2. Lots of analytics options
Since you’re storing large amounts of raw data, ELT is ideal for broad scope analytics. You can both run very limited transformations to get reports about specific things, or a large analysis of historical data. ETL doesn’t allow this as it doesn’t store raw data.
3. Low maintenance requirements
Maintenance will be out of the picture with most ELT systems as you won’t have to use on-site storage, and companies that offer ELT services do all the maintenance themselves.
ELT cons:
1. Hard to implement
The price for that ease of maintenance is that setting up an ELT pipeline can be hard and expensive. In addition, it’s a relatively new technology and finding an employee or a contractor who possesses a high level of expertise can be a challenge.
2. Price per query
Running such a system can also incur a high cost on your business. Most ELT tools charge business owners for each query depending on the amount of data being transformed. With larger queries, it can be rather expensive and smaller businesses may not have the resources to be running analytics constantly.
When to use ETL or ELT?
Every company and organization is different. If you want to decide whether you want to use ETL or ELT at yours, refer to these points.
ETL use cases
Typical ETL use cases include automating the reporting process, collecting customer data or marketing data for analysis, integrating financial data from different data sources, and so on.

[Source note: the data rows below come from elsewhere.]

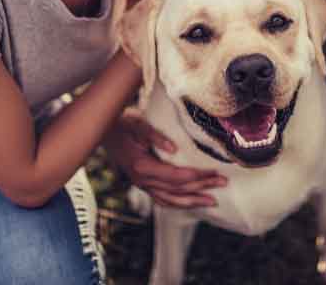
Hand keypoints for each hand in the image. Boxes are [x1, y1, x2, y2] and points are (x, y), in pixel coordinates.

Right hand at [103, 108, 226, 207]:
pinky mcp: (142, 183)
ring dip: (193, 201)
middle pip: (177, 190)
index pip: (176, 177)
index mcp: (142, 166)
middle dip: (202, 187)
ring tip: (212, 201)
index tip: (215, 173)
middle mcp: (142, 180)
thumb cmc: (122, 123)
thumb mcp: (137, 123)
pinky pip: (162, 199)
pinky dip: (178, 203)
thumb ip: (155, 136)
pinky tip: (190, 202)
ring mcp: (141, 184)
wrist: (103, 130)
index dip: (198, 176)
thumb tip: (174, 149)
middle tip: (223, 183)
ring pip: (170, 200)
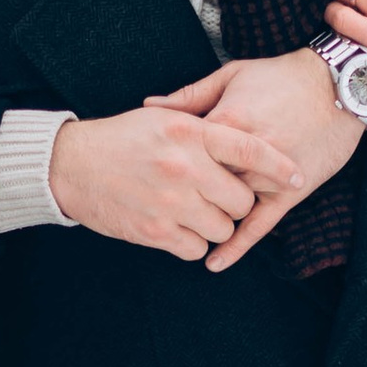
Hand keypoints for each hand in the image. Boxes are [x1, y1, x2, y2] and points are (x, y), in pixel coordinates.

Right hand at [48, 102, 299, 259]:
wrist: (70, 166)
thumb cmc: (121, 139)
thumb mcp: (162, 118)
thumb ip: (202, 123)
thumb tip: (243, 132)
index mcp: (189, 132)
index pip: (250, 151)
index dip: (279, 167)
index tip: (296, 178)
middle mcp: (184, 166)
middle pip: (241, 199)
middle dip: (235, 202)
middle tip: (219, 196)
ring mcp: (170, 202)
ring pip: (222, 228)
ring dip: (214, 225)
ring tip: (194, 211)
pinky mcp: (155, 232)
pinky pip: (197, 248)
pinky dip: (192, 242)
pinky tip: (177, 227)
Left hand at [144, 49, 365, 270]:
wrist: (339, 84)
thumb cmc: (282, 76)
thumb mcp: (232, 76)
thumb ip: (190, 96)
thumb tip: (149, 107)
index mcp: (227, 123)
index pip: (184, 154)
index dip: (166, 164)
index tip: (152, 167)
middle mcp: (246, 154)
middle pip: (202, 184)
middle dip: (181, 193)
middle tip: (159, 200)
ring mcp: (269, 176)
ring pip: (227, 206)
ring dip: (205, 216)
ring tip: (179, 226)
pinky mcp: (290, 192)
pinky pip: (259, 226)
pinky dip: (236, 246)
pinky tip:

When you need ETL – checklist:
- Your company has its own storage
- Data storage cost is crucial
- You’re working with small to medium amounts of data
- Your data is consistent
- You need standard analytics
ELT use cases
The most typical use cases would be big data processing, storing large datasets to track historical changes, and integrating data from multiple sources for various data science tasks.
When you need ELT – checklist:
- You deal with a lot of data
- Data needs fast storage
- You need historical data analysis
- Data sources change often
- You run different types of analytics
- Have the resources to process
Do I need an Extract Transform Load process for my project?
You tell us 🙂 If you leverage multiple tools in your workflow and spend hours grabbing data from them manually, then you MUST implement an ETL pipeline. This will save you tons of time and, I believe, budget.
No business can survive without a proper analysis of data taken from different sources. Analyzing data is crucial, and the best way to do this is when you have all your data in one place. Good luck!